1. Since we are currently interested only in the vertical position of the point $P$, we can ignore the fact that the wheel is moving horizontally and pretend that the center of the wheel is stationary. To find an expression for $y(t)$, we start by defining $\theta$ to be the angle shown below:

Since the wheel moves at a speed of 2.4 m/s, and the circumference of the wheel is $2\pi r = 0.4 \pi$ meters, the wheel completes $\frac{2.4}{0.4 \pi} = \frac{6}{\pi}$ rotations per second. This means that $\theta$ is increasing at a rate of $\frac{6}{\pi} \cdot 2\pi = 12$ radians per second. So $\theta = 12t$, where $t$ is the time in seconds after the wheel begins to move.
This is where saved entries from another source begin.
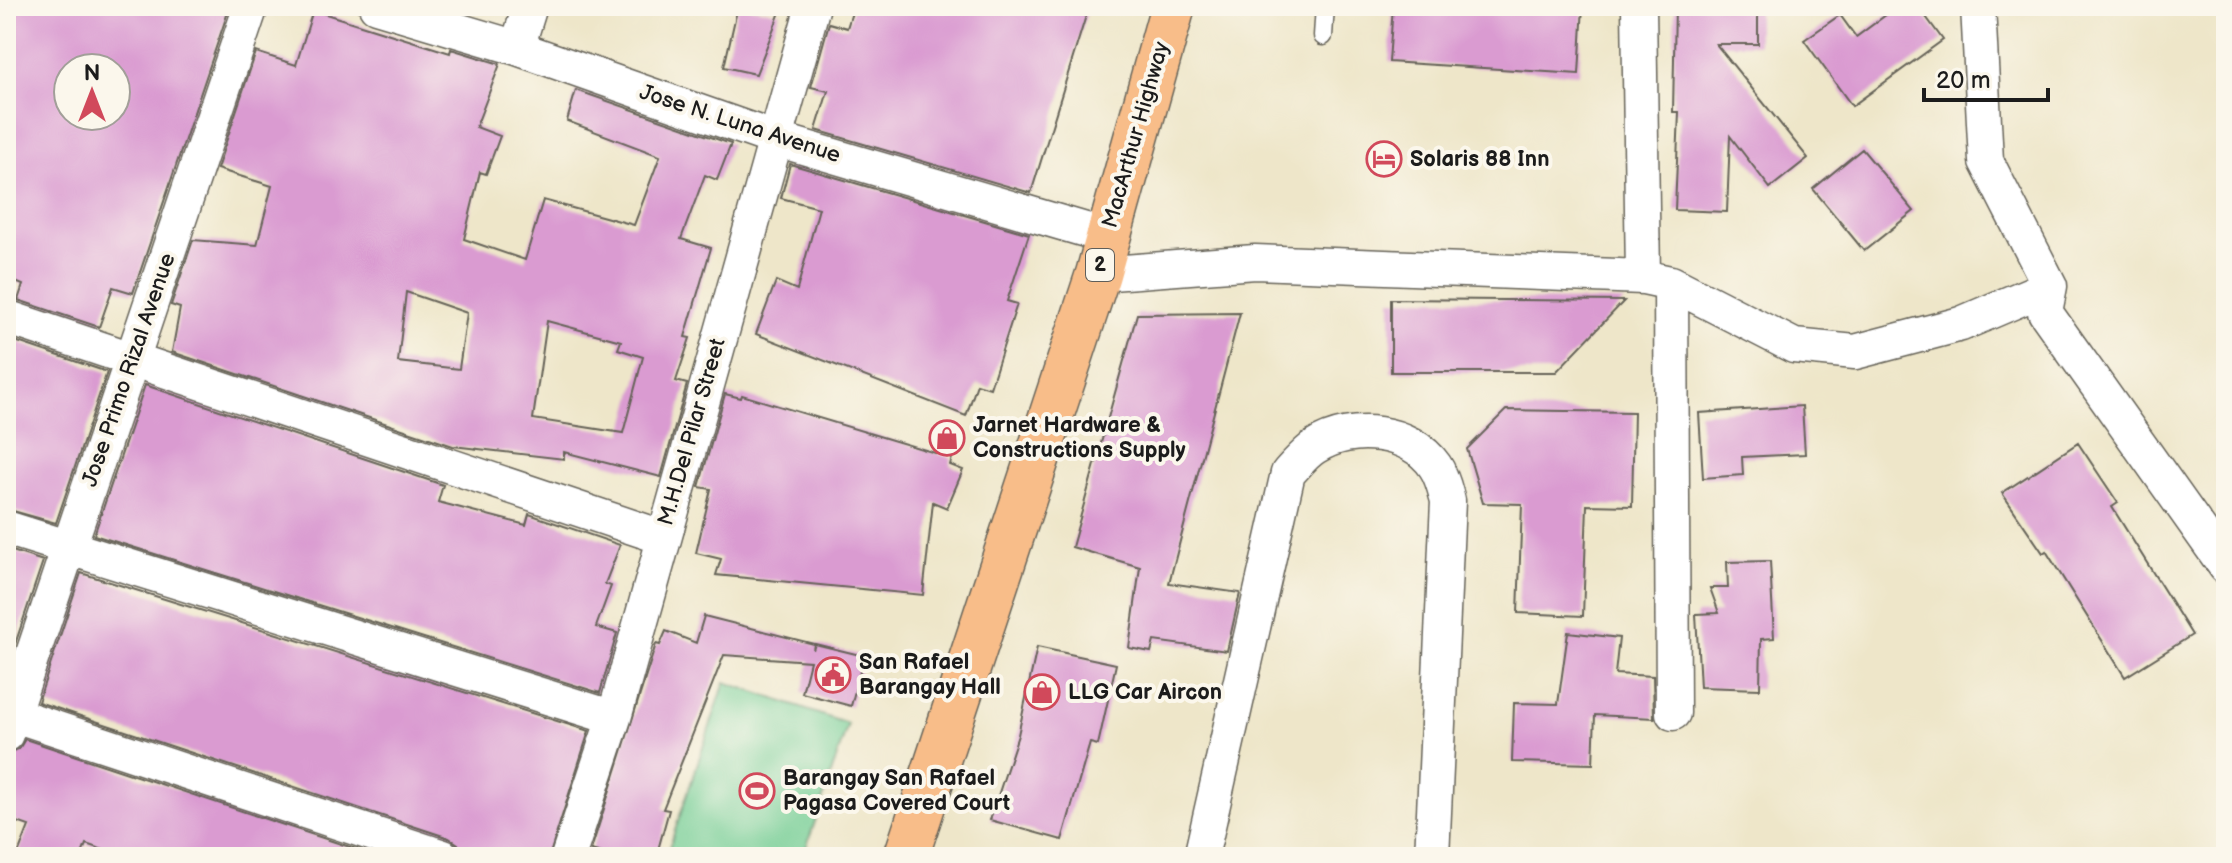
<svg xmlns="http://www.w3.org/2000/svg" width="2232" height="863" font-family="'Balsamiq Sans',sans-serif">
<rect width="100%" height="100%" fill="#fbf7ec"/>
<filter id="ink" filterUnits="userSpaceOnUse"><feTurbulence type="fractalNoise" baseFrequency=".0125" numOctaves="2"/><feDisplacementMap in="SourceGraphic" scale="16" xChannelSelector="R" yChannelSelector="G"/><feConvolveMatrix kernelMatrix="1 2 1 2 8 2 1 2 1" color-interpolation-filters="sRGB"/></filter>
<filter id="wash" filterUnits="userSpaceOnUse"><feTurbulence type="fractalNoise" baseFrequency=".006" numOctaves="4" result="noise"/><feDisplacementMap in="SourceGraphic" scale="32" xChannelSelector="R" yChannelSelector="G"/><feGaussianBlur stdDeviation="1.8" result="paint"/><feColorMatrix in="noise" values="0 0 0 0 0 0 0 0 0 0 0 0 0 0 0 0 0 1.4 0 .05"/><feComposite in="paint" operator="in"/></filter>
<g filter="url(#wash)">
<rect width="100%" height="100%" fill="#eee6c9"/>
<path fill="#73cd94" stroke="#487458" stroke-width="2" d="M725,682L848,724L803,857H666Z"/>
<g id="blocks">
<path fill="#da9bd1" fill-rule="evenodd" d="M6,6H230L133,293L113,287L99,327L18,300L23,285L6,278ZM68,68H116V116H68Z
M738,6L780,12L756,74L724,67Z
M854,6H1089L1031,193L816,130L828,91L811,87L829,23L847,28Z
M1393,6H1583L1579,74L1389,62Z
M1675,6H1758V44H1716L1808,158L1770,188L1730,136L1727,212L1675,210L1679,112H1673Z
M1898,6H1918L1943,40L1852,106L1804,40L1840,15L1856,37Z
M313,10L450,53L451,49L500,64L476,127L500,136L486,174L480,172L464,239L525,260L543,200L634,225L660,156L567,121L576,90L731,144L717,180L705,175L681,239L711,248L685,337L690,338L676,381L687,384L661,477L564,452V459L453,446L172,352L180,308L171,305L193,240L257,245L272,186L217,169L256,52L296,65ZM406,292L467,313L459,369L398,362ZM547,321L621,341L618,349L643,357L623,433L533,419Z
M1862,149L1914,211L1864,251L1813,189Z
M790,164L1029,234L1007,301L1017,304L990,388L977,384L966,416L756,334L776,281L797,290L819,208L781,198Z
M1391,299L1624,301L1556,372H1391Z
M1240,313L1169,583L1240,593L1227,651L1154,641L1151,652L1129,648L1140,567L1072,547L1137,314Z
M6,338L107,372L56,523L6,509Z
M145,385L443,485L438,502L526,525L529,514L620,545L605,584L611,586L596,627L617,633L600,693L94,535Z
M725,394L741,398L742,395L952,458L950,465L963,470L947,508L933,502L923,595L716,575L721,559L696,553L711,489L699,487Z
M1802,406L1805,454L1742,457L1743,475L1703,478L1699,413Z
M1506,410L1634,412L1632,506L1587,505L1583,616L1518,613L1522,504L1483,503L1467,449Z
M2078,443L2118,503L2112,507L2192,635L2125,677L2046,551L2043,553L2002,493Z
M6,549L43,561L6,671Z
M1770,561L1774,638L1761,639L1760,689L1700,687L1696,614L1719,613L1710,588H1728L1727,562Z
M81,573L589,731L549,857H462L458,844L449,838L38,702Z
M704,616L814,644L813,650L815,644L864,656L851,706L802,693L810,661L724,655L663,809L669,810L656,857H616L591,850L656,644L660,645L666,631L696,643Z
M1568,632L1619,638L1615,674L1653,676L1654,718L1595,715L1593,764L1512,762L1514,703L1558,704Z
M1037,647L1116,664L1098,745L1090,743L1062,840L990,820L1018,735Z
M25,739L380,857H124L86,844L81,857H17L29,826L6,818V753L19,749Z"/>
</g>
</g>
<g filter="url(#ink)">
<use href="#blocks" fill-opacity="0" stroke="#666359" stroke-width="2"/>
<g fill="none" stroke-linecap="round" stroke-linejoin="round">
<defs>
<path id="service" d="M1323,36L1325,6"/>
<path id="minor" d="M376,6L517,48L776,139L1106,236
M1639,6L1643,277
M1978,6L1986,161L2050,286L2045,312L2226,567
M517,48L530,6
M1098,274L1255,262L1643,277L1671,283L1673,713
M1671,283L1794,346L1855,352L1961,324L2050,286
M6,317L662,537
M6,528L614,718
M6,712L443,857
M6,734L251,6
M568,857L614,718L813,6
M1201,857L1288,473C1297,464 1305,453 1315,447C1352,423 1410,430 1435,466C1442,476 1445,490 1448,501L1432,857"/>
<path id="trunk" d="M906,857L1098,274L1173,6"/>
</defs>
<use href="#service" stroke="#666359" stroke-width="21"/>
<use href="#minor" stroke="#666359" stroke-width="37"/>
<use href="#trunk" stroke="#666359" stroke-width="47"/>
<use href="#service" stroke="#fff" stroke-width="18"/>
<use href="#minor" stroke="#fff" stroke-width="34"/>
<use href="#trunk" stroke="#f8bd89" stroke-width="44"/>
</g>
</g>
<defs>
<symbol id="hotel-ring" viewBox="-11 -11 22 22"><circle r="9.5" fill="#fbf7ec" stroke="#d1495b" stroke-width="1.5"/><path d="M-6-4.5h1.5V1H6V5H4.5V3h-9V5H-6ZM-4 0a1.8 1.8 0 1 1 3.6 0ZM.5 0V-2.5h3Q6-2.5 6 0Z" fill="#d1495b"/></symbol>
<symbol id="shop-ring" viewBox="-11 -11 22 22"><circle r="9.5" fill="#fbf7ec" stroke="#d1495b" stroke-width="1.5"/><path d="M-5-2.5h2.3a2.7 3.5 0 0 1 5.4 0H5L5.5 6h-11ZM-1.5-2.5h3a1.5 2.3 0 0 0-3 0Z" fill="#d1495b"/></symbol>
<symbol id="civic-ring" viewBox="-11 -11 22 22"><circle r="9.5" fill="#fbf7ec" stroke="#d1495b" stroke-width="1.5"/><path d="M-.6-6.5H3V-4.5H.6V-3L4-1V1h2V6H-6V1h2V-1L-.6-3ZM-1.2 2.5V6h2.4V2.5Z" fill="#d1495b"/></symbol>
<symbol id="stadium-ring" viewBox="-11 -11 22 22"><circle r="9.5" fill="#fbf7ec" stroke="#d1495b" stroke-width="1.5"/><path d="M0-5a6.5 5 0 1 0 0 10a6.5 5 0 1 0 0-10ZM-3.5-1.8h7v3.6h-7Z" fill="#d1495b"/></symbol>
</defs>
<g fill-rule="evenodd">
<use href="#hotel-ring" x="1364" y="139" width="40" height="40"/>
<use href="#shop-ring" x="927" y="418" width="40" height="40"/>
<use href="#civic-ring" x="813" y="655" width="40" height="40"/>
<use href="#shop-ring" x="1022" y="672" width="40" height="40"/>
<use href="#stadium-ring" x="737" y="771" width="40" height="40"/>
</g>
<g text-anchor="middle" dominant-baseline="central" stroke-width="8" stroke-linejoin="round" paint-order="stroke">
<rect fill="#fbf7ec" stroke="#5f5e5a" stroke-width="2" x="1086" y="249" width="28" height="32" rx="6"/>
<g font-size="20" font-weight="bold" fill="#1c1c1c">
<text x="1100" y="265">2</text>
</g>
<g font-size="22" fill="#1c1c1c" stroke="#fbf7ec">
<text transform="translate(740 124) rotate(18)">Jose N. Luna Avenue</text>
<text transform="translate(1136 135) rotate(-74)">MacArthur Highway</text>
<text transform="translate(129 370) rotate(-71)">Jose Primo Rizal Avenue</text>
<text transform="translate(692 432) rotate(-74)">M.H.Del Pilar Street</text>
</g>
<g font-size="22" font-weight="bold" fill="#1c1c1c" stroke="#fbf7ec" text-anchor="start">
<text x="1410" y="159">Solaris 88 Inn</text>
<text x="973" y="425">Jarnet Hardware &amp;<tspan x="973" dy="25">Constructions Supply</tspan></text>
<text x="859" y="662">San Rafael<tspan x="859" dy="25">Barangay Hall</tspan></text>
<text x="1068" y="692">LLG Car Aircon</text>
<text x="783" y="778">Barangay San Rafael<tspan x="783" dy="25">Pagasa Covered Court</tspan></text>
</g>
</g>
<rect width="2232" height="863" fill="none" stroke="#fbf7ec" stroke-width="32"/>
<g transform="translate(92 92)"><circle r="38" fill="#fbf7ec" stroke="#a29f99" stroke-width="2"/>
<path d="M0-6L14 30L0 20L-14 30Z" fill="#d1495b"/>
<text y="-12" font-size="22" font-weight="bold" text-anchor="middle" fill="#1c1c1c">N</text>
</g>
<path d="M1924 88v12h124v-12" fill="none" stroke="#1c1c1c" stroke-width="4"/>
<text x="1936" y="88" font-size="24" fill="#1c1c1c" stroke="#fbf7ec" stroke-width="6" paint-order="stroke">20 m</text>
</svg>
We observe that the height of the point P is equal to 0.2 meters, the height of the center of the wheel, plus or minus the vertical part of the radius from the center of the wheel to P. The vertical part of the radius is $0.2 \cos \theta = 0.2 \cos (12t)$, so the height of the point P is given by $$y(t) = 0.2 - 0.2 \cos(12t).$$

2. Graphing the function $y(t)$, we notice that the graph of the function touches the line $y = 0$ but does not go below this line. This makes sense in terms of the real-world context, because the height of the point $P$ reaches zero but does not go below zero, since the point $P$ never goes beneath the surface.
3. If we pretend temporarily that the center of the wheel is stationary, we can use our finding from part (a) that $\theta = 12t$ to show that the horizontal position of the point $P$, with respect to the center of the circle, is $- 0.2\sin(12 t)$. (This is because the length of the horizontal part of the radius from the center to point $P$ is $0.2 \sin(12 t)$, and this part initially points to the left.)

Now we take into account the horizontal motion of the center of the wheel. Since the center is advancing at a rate of 2.4 meters per second, the horizontal position of the point $P$ is equal to $$x(t) = 2.4 t - 0.2 \sin(12 t).$$

4. Note that the scale for this graph is not the same as the scale for the graph given in part (b).
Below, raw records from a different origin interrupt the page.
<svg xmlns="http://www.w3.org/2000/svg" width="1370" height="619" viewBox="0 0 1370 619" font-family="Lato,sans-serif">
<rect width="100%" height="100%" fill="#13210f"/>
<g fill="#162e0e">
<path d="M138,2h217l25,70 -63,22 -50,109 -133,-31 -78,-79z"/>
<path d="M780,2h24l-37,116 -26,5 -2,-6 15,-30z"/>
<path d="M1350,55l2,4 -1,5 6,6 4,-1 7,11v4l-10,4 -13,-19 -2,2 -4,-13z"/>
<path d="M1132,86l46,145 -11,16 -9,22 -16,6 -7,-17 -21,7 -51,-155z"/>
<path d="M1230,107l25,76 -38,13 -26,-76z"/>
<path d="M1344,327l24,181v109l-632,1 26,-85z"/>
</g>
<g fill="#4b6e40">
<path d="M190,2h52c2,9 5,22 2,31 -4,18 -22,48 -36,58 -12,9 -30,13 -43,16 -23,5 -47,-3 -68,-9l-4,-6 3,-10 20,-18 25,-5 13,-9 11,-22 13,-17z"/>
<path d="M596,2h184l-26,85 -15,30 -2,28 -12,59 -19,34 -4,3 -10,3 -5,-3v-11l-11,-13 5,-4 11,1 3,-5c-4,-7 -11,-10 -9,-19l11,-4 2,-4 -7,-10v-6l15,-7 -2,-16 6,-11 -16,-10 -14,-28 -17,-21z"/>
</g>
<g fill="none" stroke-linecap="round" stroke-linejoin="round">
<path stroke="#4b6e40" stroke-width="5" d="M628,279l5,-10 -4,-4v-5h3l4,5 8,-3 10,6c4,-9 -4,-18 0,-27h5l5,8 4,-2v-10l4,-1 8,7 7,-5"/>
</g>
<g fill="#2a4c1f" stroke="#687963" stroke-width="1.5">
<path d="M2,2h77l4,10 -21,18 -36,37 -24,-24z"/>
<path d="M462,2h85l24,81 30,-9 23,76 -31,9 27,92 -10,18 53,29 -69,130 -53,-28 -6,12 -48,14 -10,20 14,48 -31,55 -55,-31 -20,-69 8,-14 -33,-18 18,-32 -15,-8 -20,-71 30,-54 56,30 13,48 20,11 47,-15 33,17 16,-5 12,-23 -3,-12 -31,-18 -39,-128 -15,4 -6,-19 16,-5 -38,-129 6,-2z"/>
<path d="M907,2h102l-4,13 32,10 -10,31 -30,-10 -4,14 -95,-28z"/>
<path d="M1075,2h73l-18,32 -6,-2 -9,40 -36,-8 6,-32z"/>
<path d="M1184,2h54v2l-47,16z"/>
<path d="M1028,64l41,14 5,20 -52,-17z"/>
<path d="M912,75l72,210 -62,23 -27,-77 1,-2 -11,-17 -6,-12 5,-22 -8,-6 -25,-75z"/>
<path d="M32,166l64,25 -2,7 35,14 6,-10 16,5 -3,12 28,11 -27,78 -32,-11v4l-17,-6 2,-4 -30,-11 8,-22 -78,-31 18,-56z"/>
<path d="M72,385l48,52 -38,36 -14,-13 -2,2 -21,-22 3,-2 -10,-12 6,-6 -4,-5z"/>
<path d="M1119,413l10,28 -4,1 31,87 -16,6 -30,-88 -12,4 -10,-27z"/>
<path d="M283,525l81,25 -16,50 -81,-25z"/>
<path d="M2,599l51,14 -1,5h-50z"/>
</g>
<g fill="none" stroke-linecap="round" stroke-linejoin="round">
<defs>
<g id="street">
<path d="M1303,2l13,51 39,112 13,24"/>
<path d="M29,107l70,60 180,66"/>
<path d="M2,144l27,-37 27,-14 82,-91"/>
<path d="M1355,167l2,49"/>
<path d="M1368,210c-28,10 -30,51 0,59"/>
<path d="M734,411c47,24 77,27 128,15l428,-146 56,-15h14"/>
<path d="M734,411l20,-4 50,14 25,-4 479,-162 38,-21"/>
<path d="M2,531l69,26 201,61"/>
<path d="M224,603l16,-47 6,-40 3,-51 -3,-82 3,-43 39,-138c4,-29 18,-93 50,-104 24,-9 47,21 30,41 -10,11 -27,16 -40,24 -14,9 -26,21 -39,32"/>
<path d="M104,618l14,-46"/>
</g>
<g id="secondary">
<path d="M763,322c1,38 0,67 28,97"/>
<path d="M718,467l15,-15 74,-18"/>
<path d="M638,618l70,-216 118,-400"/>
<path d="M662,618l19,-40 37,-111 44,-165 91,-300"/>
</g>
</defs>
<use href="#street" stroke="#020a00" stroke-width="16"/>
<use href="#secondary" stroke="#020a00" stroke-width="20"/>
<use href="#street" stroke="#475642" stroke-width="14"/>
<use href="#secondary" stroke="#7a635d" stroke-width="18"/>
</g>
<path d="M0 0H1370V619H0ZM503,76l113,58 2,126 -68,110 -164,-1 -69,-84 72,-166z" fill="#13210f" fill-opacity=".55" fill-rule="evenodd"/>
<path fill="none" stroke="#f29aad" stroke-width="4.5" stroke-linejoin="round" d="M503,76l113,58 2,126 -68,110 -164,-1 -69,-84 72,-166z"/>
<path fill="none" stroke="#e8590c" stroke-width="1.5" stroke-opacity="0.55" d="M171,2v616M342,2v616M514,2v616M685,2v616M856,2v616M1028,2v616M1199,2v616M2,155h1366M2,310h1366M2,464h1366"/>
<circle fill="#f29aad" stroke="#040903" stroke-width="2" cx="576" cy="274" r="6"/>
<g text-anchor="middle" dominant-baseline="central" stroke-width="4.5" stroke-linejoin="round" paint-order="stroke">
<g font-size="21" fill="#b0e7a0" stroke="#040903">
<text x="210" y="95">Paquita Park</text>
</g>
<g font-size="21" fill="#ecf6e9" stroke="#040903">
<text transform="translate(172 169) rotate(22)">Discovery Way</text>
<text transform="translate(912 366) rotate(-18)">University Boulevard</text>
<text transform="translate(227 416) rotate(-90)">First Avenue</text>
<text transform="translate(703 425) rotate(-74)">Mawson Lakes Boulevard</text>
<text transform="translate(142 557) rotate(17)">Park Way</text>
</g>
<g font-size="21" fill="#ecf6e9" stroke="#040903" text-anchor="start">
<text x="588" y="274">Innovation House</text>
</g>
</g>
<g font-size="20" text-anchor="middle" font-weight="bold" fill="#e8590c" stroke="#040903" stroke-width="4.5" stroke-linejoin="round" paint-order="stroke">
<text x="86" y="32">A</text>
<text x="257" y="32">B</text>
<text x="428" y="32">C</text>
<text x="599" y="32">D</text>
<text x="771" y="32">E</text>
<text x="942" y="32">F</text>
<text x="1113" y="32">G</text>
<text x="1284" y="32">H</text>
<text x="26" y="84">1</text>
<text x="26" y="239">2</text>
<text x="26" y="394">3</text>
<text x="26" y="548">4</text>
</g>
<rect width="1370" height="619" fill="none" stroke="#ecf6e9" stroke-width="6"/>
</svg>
To determine whether the point $P$ ever moves backwards, we look at the graph of $x(t)$ to see whether $x$ ever decreases. The graph suggests that $x$ does not decrease, though there are points at which the graph is momentarily horizontal. At the times corresponding to these points, the horizontal movement of $P$ has momentarily slowed to a halt. If we put the graphs of $x(t)$ and $y(t)$ on the same set of axes, we can also observe that the times when $P$ stops advancing horizontally are the same times when $P\,$ touches the surface.